WORK TO COMPLETE
Filter the lines below, keeping each one that holds "point".
[Opening DATASET EXCERPTS section]
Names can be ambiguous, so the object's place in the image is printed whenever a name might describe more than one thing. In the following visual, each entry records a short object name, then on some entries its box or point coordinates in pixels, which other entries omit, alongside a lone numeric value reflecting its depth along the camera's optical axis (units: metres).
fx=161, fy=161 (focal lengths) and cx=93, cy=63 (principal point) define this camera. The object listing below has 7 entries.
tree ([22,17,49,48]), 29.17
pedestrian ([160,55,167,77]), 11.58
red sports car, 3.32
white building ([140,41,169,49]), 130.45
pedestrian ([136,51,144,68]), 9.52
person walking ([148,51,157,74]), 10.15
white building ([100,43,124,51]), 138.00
[Closing DATASET EXCERPTS section]
TASK ANSWER
Names can be ambiguous, so the object's place in the image is printed whenever a name might describe more than one thing. In the following visual, each entry records a short object name, then on some entries its box or point coordinates in pixels, which other entries omit, alongside a lone numeric value reflecting its depth along the camera's optical axis (units: metres).
fx=161, fy=161 (focal lengths) and cx=93, cy=63 (principal point) define this camera. The object listing below has 7 entries.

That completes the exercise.